Gemici Cengiz, Yaprak Gokhan, Batirel Hasan Fevzi, Ilhan Mahmut, Mayadagli Alpaslan
Department of Radiation Oncology, Dr. Lutfi Kirdar Kartal Education and Research Hospital, Cevizli, Istanbul, Turkey.
Department of Thoracic Surgery, Marmara University Medical Faculty, Istanbul, Turkey.
World J Surg Oncol. 2016 Oct 13;14(1):263. doi: 10.1186/s12957-016-1024-0.
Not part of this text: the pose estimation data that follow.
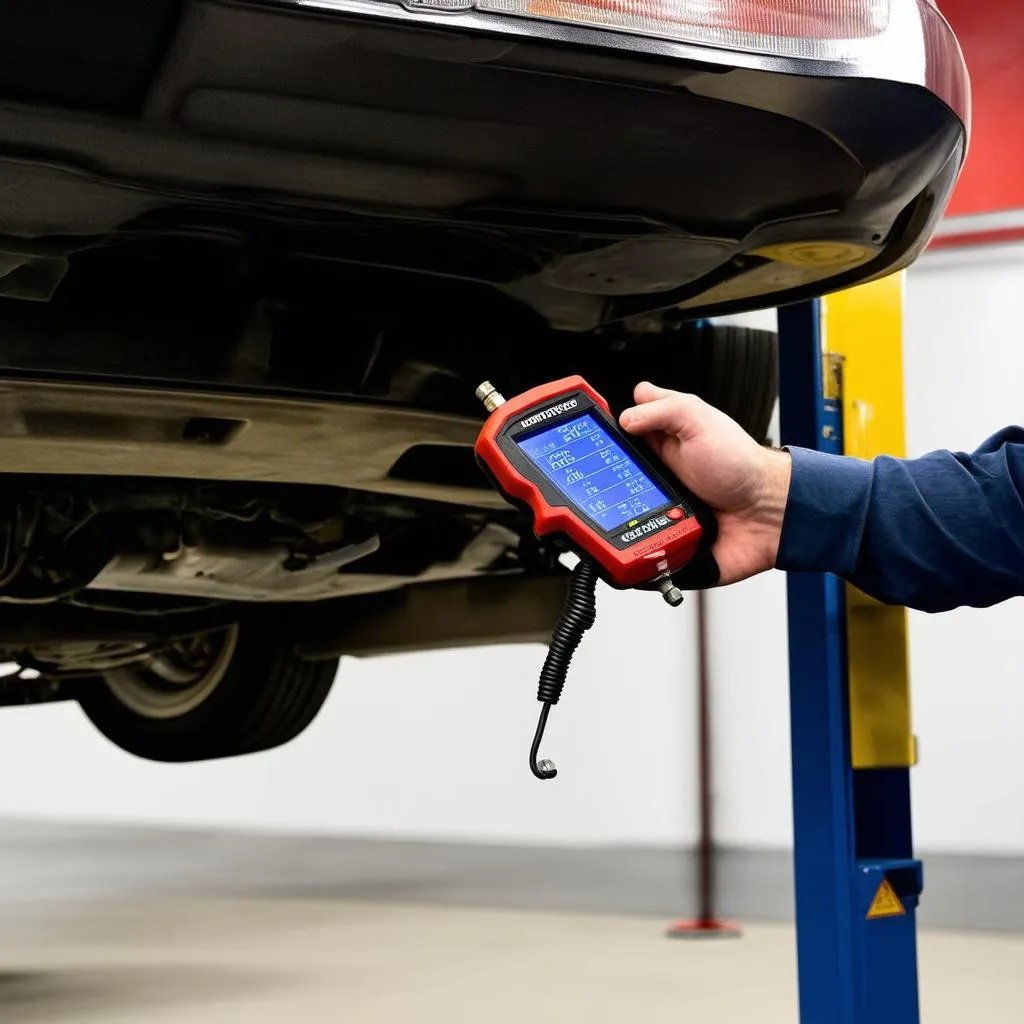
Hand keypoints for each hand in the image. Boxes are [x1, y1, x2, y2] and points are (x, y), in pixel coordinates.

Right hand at [620, 382, 790, 584]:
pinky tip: (637, 547)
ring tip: (627, 518)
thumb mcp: (700, 420)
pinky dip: (634, 554)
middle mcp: (655, 479)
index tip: (584, 445)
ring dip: (617, 523)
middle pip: (609, 485)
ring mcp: (658, 512)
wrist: (770, 515)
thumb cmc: (743, 467)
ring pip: (618, 521)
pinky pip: (638, 553)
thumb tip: (624, 416)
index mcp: (659, 447)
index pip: (618, 441)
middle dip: (600, 490)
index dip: (601, 443)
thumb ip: (662, 409)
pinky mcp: (665, 543)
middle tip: (601, 488)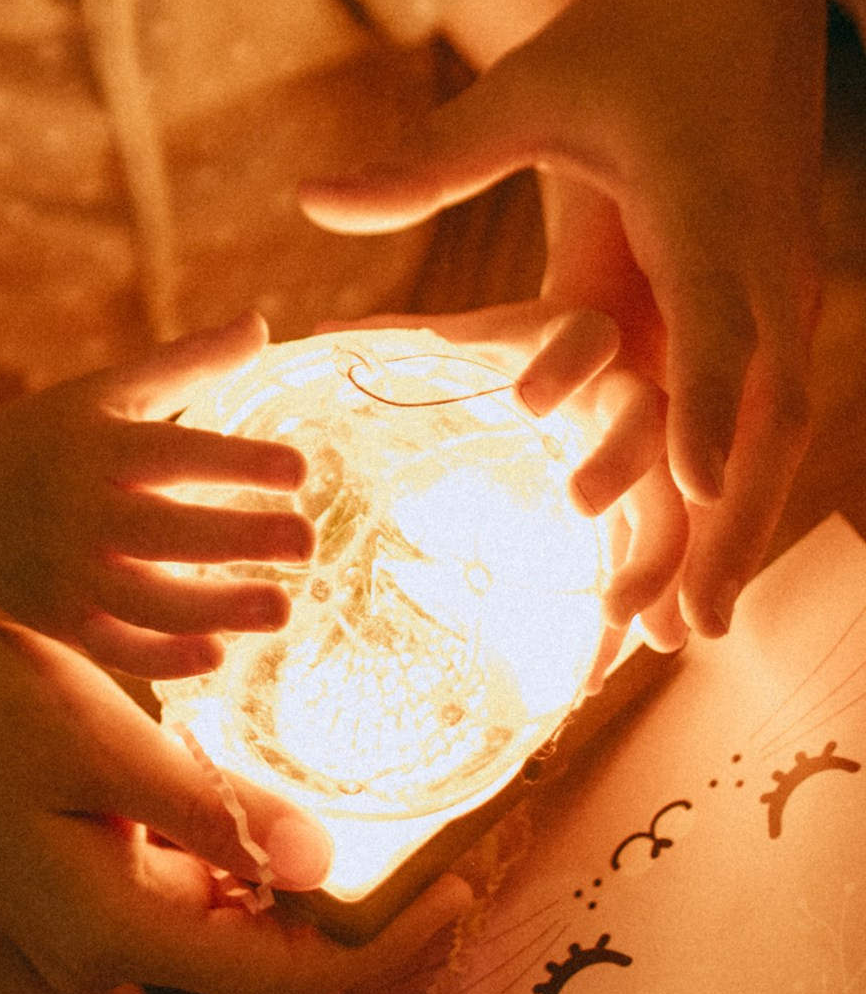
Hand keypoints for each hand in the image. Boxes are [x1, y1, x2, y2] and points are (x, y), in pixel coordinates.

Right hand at [0, 312, 314, 677]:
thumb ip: (188, 364)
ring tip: (282, 608)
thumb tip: (261, 323)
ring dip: (215, 610)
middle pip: (164, 533)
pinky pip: (114, 648)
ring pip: (144, 602)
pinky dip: (162, 658)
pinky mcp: (59, 621)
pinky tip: (219, 655)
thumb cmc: (49, 435)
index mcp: (97, 447)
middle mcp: (80, 511)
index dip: (238, 462)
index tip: (300, 469)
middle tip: (307, 540)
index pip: (174, 454)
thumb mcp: (108, 391)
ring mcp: (67, 573)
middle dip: (238, 538)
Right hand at [0, 572, 469, 993]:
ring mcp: (83, 925)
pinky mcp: (73, 885)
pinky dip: (243, 865)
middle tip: (448, 857)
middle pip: (264, 974)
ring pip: (227, 936)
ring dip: (301, 897)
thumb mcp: (98, 736)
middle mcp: (101, 953)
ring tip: (387, 829)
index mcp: (112, 930)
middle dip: (359, 928)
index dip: (387, 943)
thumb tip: (321, 868)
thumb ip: (210, 808)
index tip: (464, 881)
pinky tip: (277, 803)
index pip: (288, 979)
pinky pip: (183, 896)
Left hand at [301, 0, 821, 635]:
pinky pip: (757, 411)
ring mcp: (776, 286)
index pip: (713, 324)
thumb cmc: (618, 40)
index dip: (703, 410)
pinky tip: (696, 567)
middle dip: (719, 525)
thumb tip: (306, 200)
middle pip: (755, 415)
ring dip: (727, 532)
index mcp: (700, 207)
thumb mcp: (525, 93)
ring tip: (682, 639)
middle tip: (677, 631)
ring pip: (766, 430)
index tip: (682, 487)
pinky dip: (730, 491)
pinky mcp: (770, 299)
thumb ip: (427, 160)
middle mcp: (754, 261)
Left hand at [349, 294, 690, 650]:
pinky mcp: (649, 513)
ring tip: (626, 619)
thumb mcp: (456, 344)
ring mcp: (648, 460)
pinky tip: (614, 664)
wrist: (579, 371)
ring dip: (655, 558)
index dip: (566, 361)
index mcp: (576, 341)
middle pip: (647, 423)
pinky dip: (644, 608)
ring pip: (671, 504)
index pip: (585, 333)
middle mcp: (624, 396)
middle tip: (577, 505)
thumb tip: (323, 330)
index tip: (527, 399)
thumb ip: (398, 337)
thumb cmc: (506, 357)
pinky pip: (655, 560)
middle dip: (620, 464)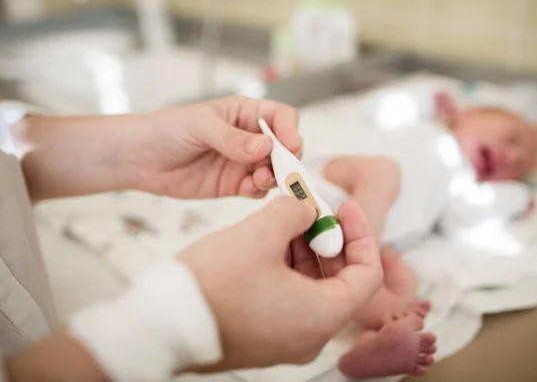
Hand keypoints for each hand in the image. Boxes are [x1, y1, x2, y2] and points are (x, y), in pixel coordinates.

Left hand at [13, 96, 300, 201]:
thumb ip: (234, 139)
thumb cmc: (167, 129)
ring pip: (274, 171)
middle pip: (284, 148)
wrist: (139, 158)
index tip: (291, 145)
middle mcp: (249, 138)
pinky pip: (257, 190)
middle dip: (287, 159)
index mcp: (245, 113)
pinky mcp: (233, 185)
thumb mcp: (201, 126)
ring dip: (274, 177)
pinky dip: (259, 191)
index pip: (282, 117)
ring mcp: (243, 163)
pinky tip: (247, 189)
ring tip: (260, 180)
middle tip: (280, 170)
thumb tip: (267, 147)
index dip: (291, 130)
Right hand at [178, 197, 382, 370]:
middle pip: (340, 280)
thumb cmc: (210, 287)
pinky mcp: (265, 336)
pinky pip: (291, 298)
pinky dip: (288, 268)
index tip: (344, 208)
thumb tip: (306, 208)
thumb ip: (294, 211)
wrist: (160, 326)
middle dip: (328, 238)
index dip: (361, 234)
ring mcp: (286, 338)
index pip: (367, 274)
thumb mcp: (259, 234)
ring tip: (286, 219)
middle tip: (312, 208)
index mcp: (321, 316)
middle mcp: (310, 334)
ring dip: (305, 250)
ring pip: (313, 287)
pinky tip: (269, 242)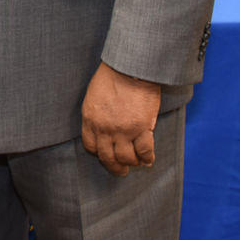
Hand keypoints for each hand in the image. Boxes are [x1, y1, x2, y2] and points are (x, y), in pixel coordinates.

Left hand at [81, 62, 161, 176]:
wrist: (130, 68)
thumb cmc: (112, 77)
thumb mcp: (94, 95)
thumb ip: (97, 113)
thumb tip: (103, 125)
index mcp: (90, 119)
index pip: (91, 146)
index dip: (99, 153)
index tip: (105, 155)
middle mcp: (104, 129)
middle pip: (107, 157)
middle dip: (114, 167)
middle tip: (121, 171)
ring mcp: (123, 130)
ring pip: (126, 158)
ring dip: (132, 163)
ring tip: (137, 164)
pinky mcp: (141, 128)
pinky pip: (145, 151)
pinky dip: (148, 158)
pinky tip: (149, 160)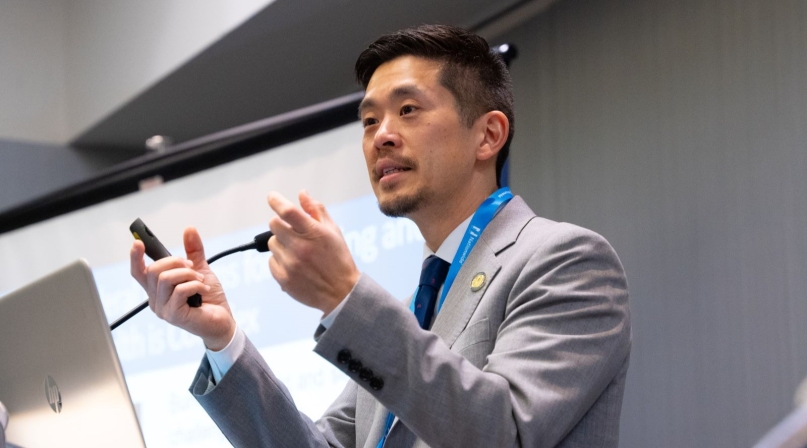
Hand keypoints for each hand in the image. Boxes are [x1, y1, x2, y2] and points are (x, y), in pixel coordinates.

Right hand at [130, 227, 235, 350]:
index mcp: (157, 289)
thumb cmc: (209, 298)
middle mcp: (155, 300)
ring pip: (166, 279)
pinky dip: (196, 284)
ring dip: (188, 274)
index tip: (138, 243)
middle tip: (193, 267)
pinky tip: (204, 289)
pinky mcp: (173, 315)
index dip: (135, 257)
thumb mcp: (200, 269)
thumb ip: (194, 251)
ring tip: (201, 279)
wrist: (222, 321)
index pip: (139, 272)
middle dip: (176, 262)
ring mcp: (162, 309)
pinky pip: (180, 290)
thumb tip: (189, 229)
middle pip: (154, 270)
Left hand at [267, 190, 359, 314]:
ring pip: (272, 244)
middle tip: (293, 232)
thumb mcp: (333, 231)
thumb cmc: (338, 258)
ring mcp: (290, 264)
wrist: (341, 293)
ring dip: (281, 244)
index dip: (276, 200)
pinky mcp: (284, 279)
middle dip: (281, 224)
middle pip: (274, 224)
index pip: (288, 211)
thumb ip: (316, 210)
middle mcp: (300, 248)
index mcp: (314, 233)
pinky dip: (280, 261)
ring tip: (298, 253)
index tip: (271, 197)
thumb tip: (301, 193)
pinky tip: (295, 265)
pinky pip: (271, 262)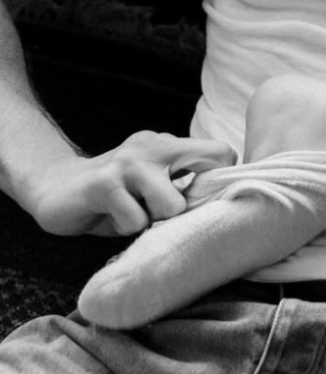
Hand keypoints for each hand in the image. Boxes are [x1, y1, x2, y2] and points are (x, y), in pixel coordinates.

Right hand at [25, 131, 235, 237]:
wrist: (55, 189)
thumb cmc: (114, 197)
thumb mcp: (152, 188)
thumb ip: (180, 189)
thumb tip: (220, 208)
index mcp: (170, 145)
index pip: (219, 152)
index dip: (222, 182)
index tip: (205, 203)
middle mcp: (154, 146)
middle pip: (206, 171)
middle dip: (192, 204)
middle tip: (161, 214)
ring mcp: (129, 162)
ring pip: (171, 204)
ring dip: (153, 220)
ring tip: (133, 216)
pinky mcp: (104, 183)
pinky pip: (134, 220)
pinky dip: (126, 228)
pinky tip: (111, 218)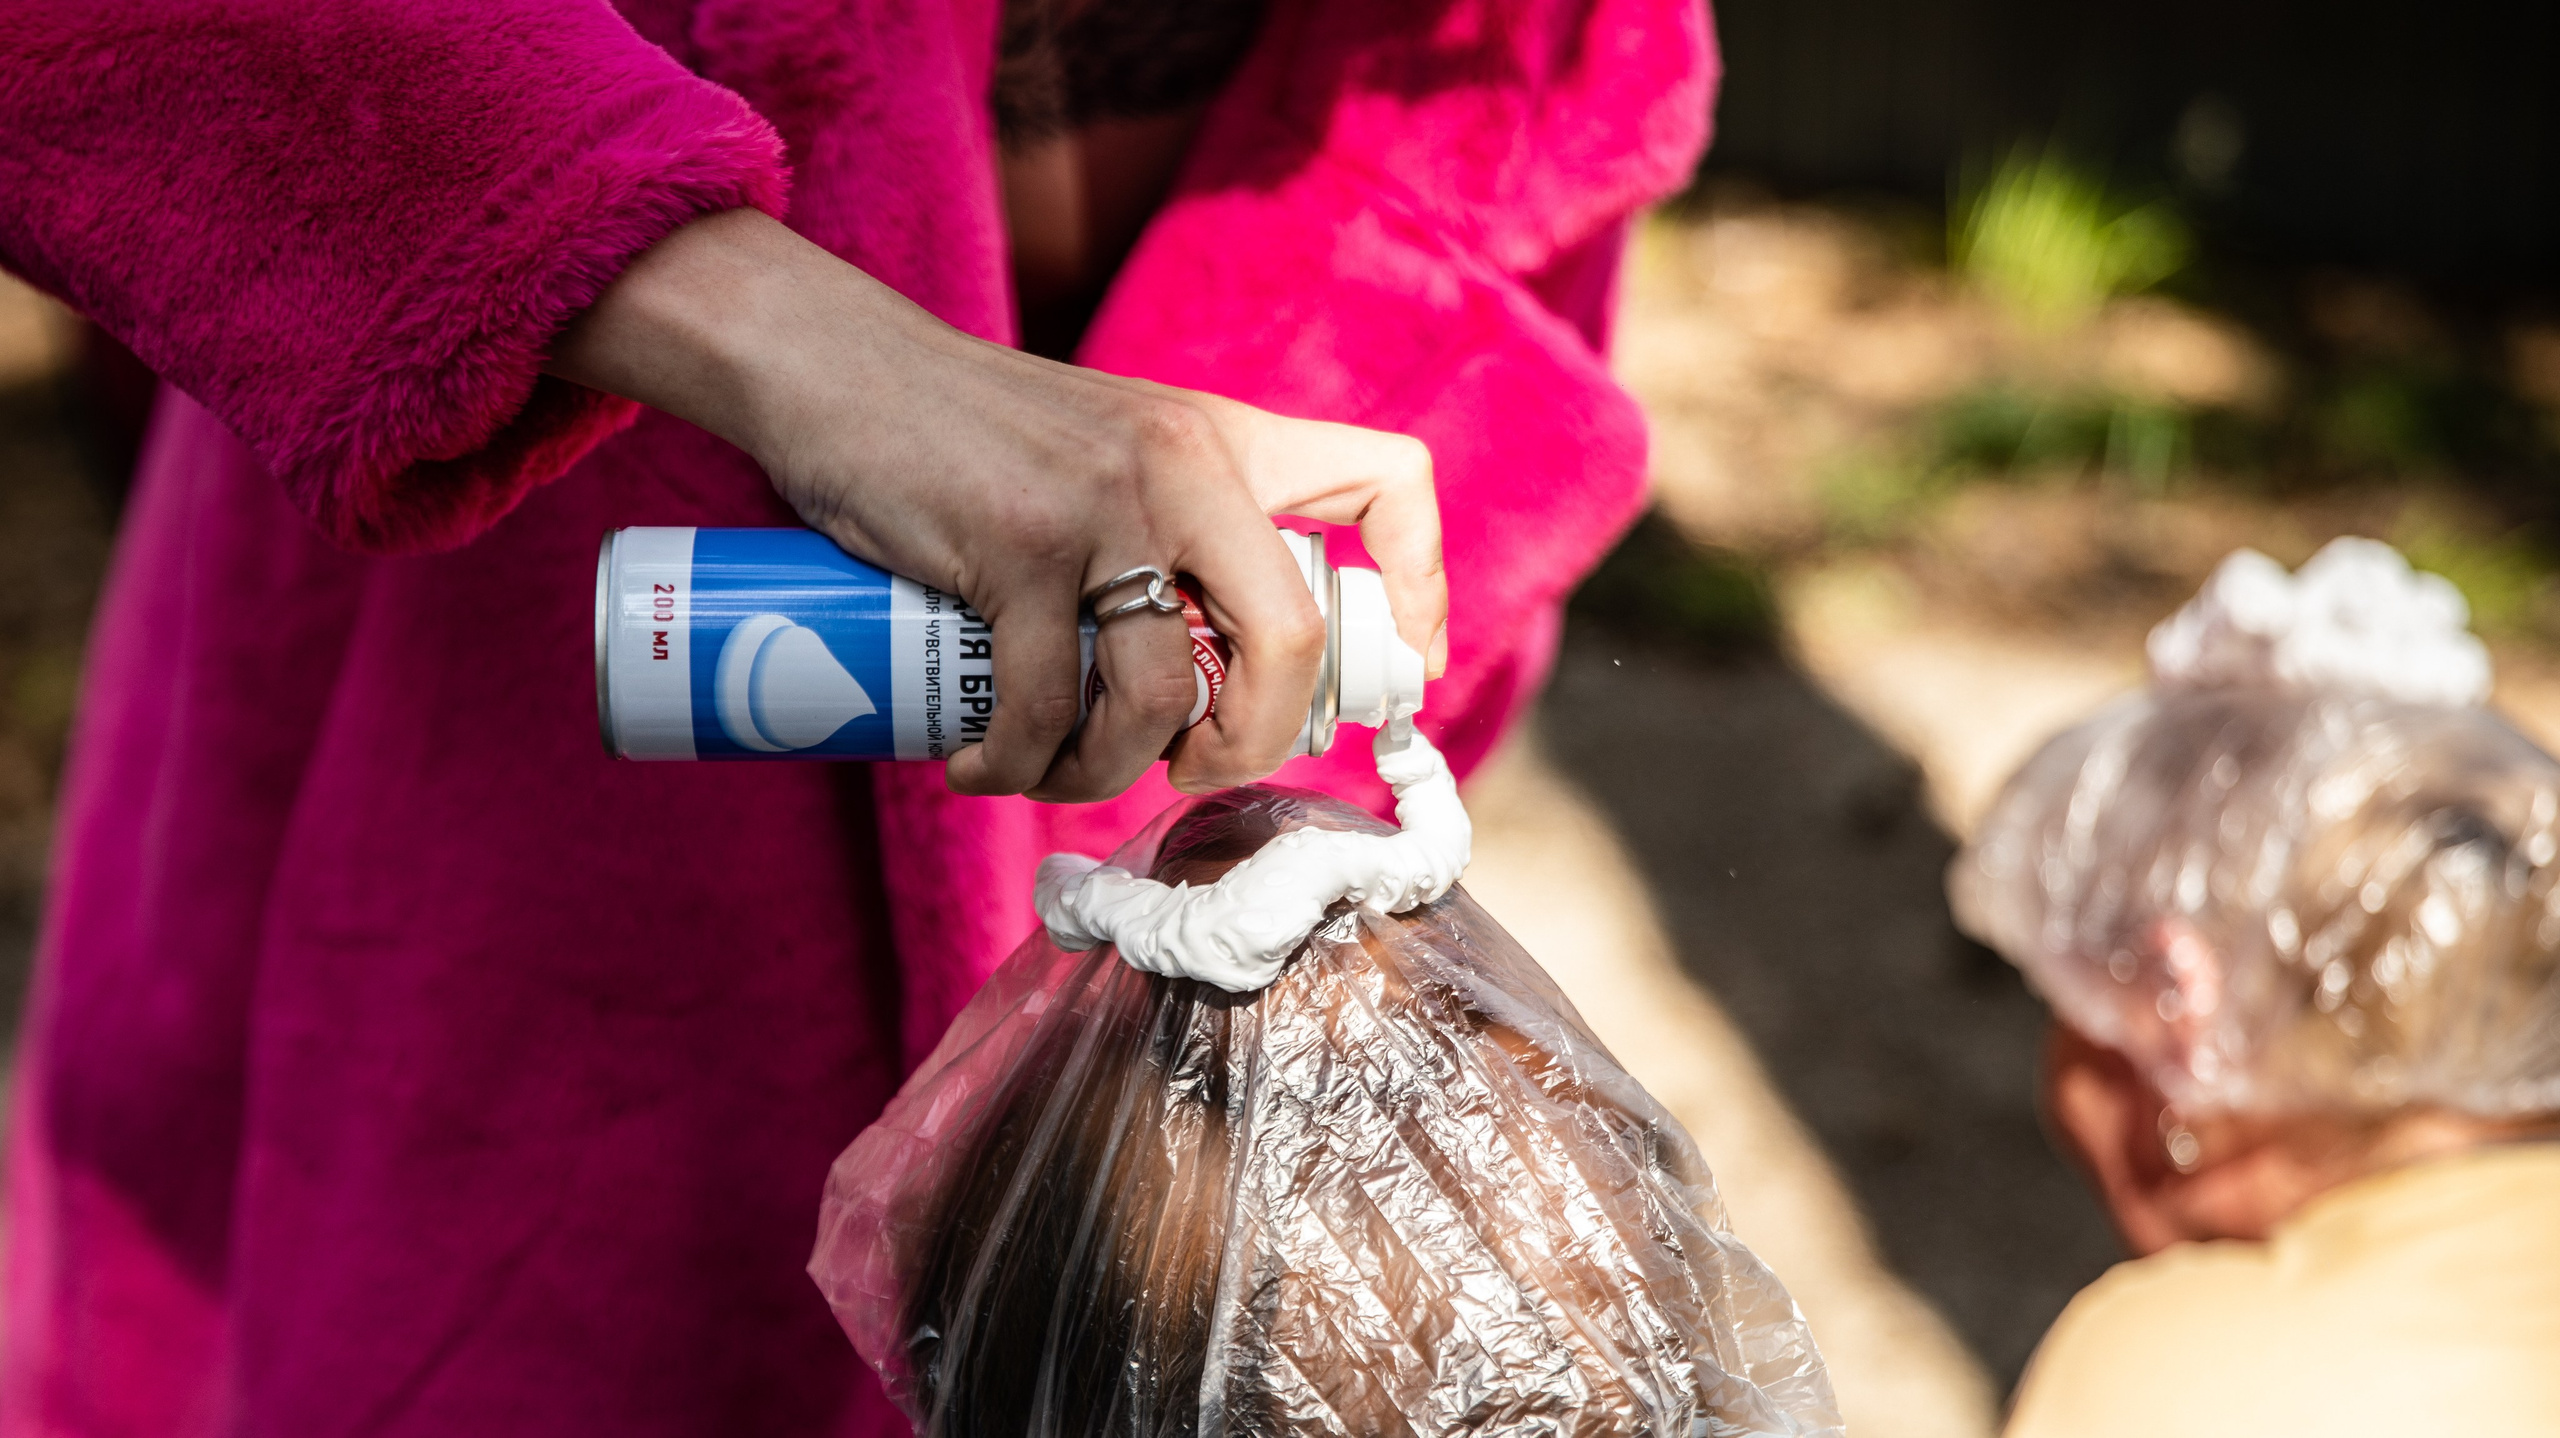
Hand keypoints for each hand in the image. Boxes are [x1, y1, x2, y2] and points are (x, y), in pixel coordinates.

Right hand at [548, 208, 1445, 799]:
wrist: (829, 367)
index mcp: (1226, 440)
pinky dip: (1012, 764)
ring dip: (1103, 771)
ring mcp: (1105, 506)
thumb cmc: (960, 434)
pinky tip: (976, 766)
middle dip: (1254, 740)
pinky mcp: (1016, 549)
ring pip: (1161, 696)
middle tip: (1191, 770)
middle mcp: (1187, 465)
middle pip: (1294, 636)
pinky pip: (1046, 707)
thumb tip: (1202, 681)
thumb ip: (1163, 529)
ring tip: (1044, 770)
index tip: (1403, 673)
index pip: (1388, 481)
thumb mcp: (1104, 454)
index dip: (1424, 586)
Locoregional recurrence is a major problem in esophageal cancer patients treated with definitive concomitant chemoradiotherapy. Approximately half of the patients fail locoregionally. We analyzed the impact of enlarged radiation field size and higher radiation dose incorporated to chemoradiotherapy on oncologic outcome.
Seventy-four consecutive patients with histologically proven nonmetastatic squamous or adenocarcinoma of the esophagus were included in this retrospective analysis. All patients were locally advanced cT3-T4 and/or cN0-1. Treatment consisted of either definitive concomitant chemoradiotherapy (Def-CRT) (n = 49, 66 %) or preoperative concomitant chemoradiotherapy (Pre-CRT) followed by surgical resection (n = 25, 34 %). Patients were treated with longer radiation fields. Clinical target volume (CTV) was obtained by giving 8-10 cm margins to the craniocaudal borders of gross tumor volume (GTV) instead of 4-5 cm globally accepted margins, and some patients in Def-CRT group received radiation doses higher than 50 Gy.
Isolated locoregional recurrences were observed in 9 out of 49 patients (18 %) in the Def-CRT group and in 1 out of 25 patients (3.8 %) in the Pre-CRT group (p = 0.15). The 5-year survival rate was 59 % in the Def-CRT group and 50 % in the Pre-CRT group (p = 0.72). Radiation dose was important in the Def-CRT group. Patients treated with >50 Gy (11 out of 49 patients) had better survival with respect to patients treated with 50 Gy (38 out of 49 patients). Five-year survivals were 91 and 50 %, respectively (p = 0.013).
Radiation treatment planning by enlarged radiation fields in esophageal cancer decreases locoregional recurrences considerably with respect to the results reported in the literature by standard radiation fields (18 vs >50 %). Radiation dose is as important as radiation field size; patients in the Def-CRT group treated with ≥50 Gy had better survival in comparison to patients treated with 50 Gy.
局部区域复发是接受根治性同步放化疗的食管癌患者面临的主要问题。约半数患者出现局部区域治疗失败。我们分析了扩大放疗野大小及增加同步放化疗中的放疗剂量对肿瘤学结局的影响。
本回顾性分析纳入了74例经组织学证实为非转移性食管鳞状癌或腺癌的连续患者。所有患者均为局部晚期cT3 - T4和/或cN0 - 1。治疗方案包括根治性同步放化疗(Def - CRT)(n = 49,66%)或术前同步放化疗(Pre - CRT)后行手术切除(n = 25,34%)。患者接受更大范围的放疗野。临床靶体积(CTV)通过在大体肿瘤体积(GTV)的头足边界给予8 - 10 cm的边界确定,而非全球普遍接受的4 - 5 cm边界,Def - CRT组的部分患者接受了高于50 Gy的放疗剂量。
Def - CRT组49例患者中有9例(18%)出现孤立性局部区域复发,Pre - CRT组25例患者中有1例(3.8%)出现孤立性局部区域复发(p = 0.15)。Def - CRT组的5年生存率为59%,Pre - CRT组为50%(p = 0.72)。放疗剂量在Def - CRT组中很重要。接受>50 Gy放疗的患者(49例患者中的11例)相较于接受50 Gy放疗的患者(49例患者中的38例)生存情况更好。5年生存率分别为91%和50%(p = 0.013)。
与文献报道的标准放疗野结果相比,食管癌扩大放疗野的放射治疗计划可显著降低局部区域复发率(18%对>50%)。放疗剂量与放疗野大小同样重要;Def - CRT组中接受≥50 Gy放疗的患者相较于接受50 Gy放疗的患者生存情况更好。